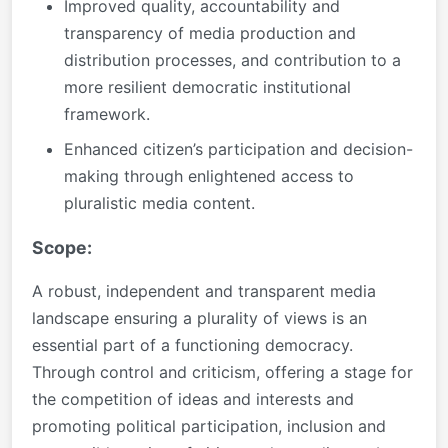
Improved quality, accountability and
transparency of media production and
distribution processes, and contribution to a
more resilient democratic institutional
framework.
Enhanced citizen’s participation and decision-
making through enlightened access to
pluralistic media content.
Scope:
A robust, independent and transparent media
landscape ensuring a plurality of views is an
essential part of a functioning democracy.
Through control and criticism, offering a stage for
the competition of ideas and interests and
promoting political participation, inclusion and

※

- _DESCRIPTION OF THE TASK_: Only the lines from the one containing "transparency of media production and" through the last line of the material should be returned, each one exactly as written.

- _SOLUTION FOR THIS TASK_:
transparency of media production and
distribution processes, and contribution to a
more resilient democratic institutional
framework.
Enhanced citizen’s participation and decision-
making through enlightened access to
pluralistic media content.
Scope:
A robust, independent and transparent media
landscape ensuring a plurality of views is an
essential part of a functioning democracy.
Through control and criticism, offering a stage for
the competition of ideas and interests and
promoting political participation, inclusion and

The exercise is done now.